Young In Hong (born 1972) is a visual artist from Seoul, Korea, based in Bristol, England. Hong graduated with an MA and a PhD in Art from Goldsmith College in London UK in 2012. From 1992 to 1998, she studied Sculpture at Seoul National University (BA and MA). Hong currently works from her studio at Spike Island in Bristol and is represented by PKM Gallery in Seoul. She teaches at Bath School of Art as Reader in Performance and Textiles.

Practice 
Hong's work is research-led, revisiting specific historical moments in South Korea and reinterpreting them. She is interested in how art can have a political role, particularly from a female perspective, as South Korean history has evolved under authoritative male-dominated regimes until very recently. In her practice, Hong examines unwritten history, collective memory and undervalued cultural practices, politics of intuition and the practice of ‘equality’. Most of her works deal with those people whom society regards as minorities, and she often uses methods that are not usually associated with high art. Hong works in a range of disciplines – drawing, embroidery painting, installation and site-specific performance. For her performance projects, she collaborates with local communities, dancers, musicians and choreographers and the public. 
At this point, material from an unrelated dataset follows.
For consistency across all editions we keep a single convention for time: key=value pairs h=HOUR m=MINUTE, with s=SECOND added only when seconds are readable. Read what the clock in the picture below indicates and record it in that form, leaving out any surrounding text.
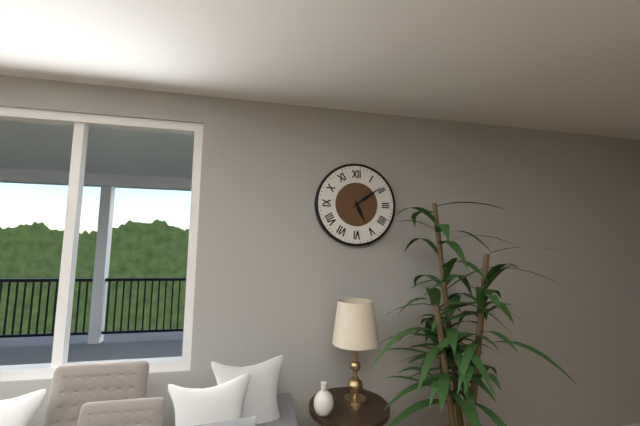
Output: h=5 m=9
In 2015, curator Fatoş Üstek commissioned her to create a new work for fig-2 at the ICA London, resulting in the ambitious, very complex, but at the same time very strong and resonating piece In Her Dream, a collaboration with Delfina Foundation and The Korean Cultural Centre. Hong combined baroque aesthetics with Korean Shaman music for a performance based on a detailed study of induced violence and isolation in the everyday lives of women from various countries of affiliation. 

The Moon's Trick, Hong's solo exhibition at the Korean Cultural Centre UK in 2017 was part of Korea-UK/2017-18. It later travelled to Exeter Phoenix. The same year, Echoes, commissioned by Venice Agendas, launched at the Venice Biennale in May 2017 and continued to run in Margate at Turner Contemporary, Folkestone and Spike Island Bristol in December 2017. Voluntary participants were invited through open call to respond to a soundtrack consisting of a compilation of political statements by public figures ranging from Donald Trump to Michael Moore.    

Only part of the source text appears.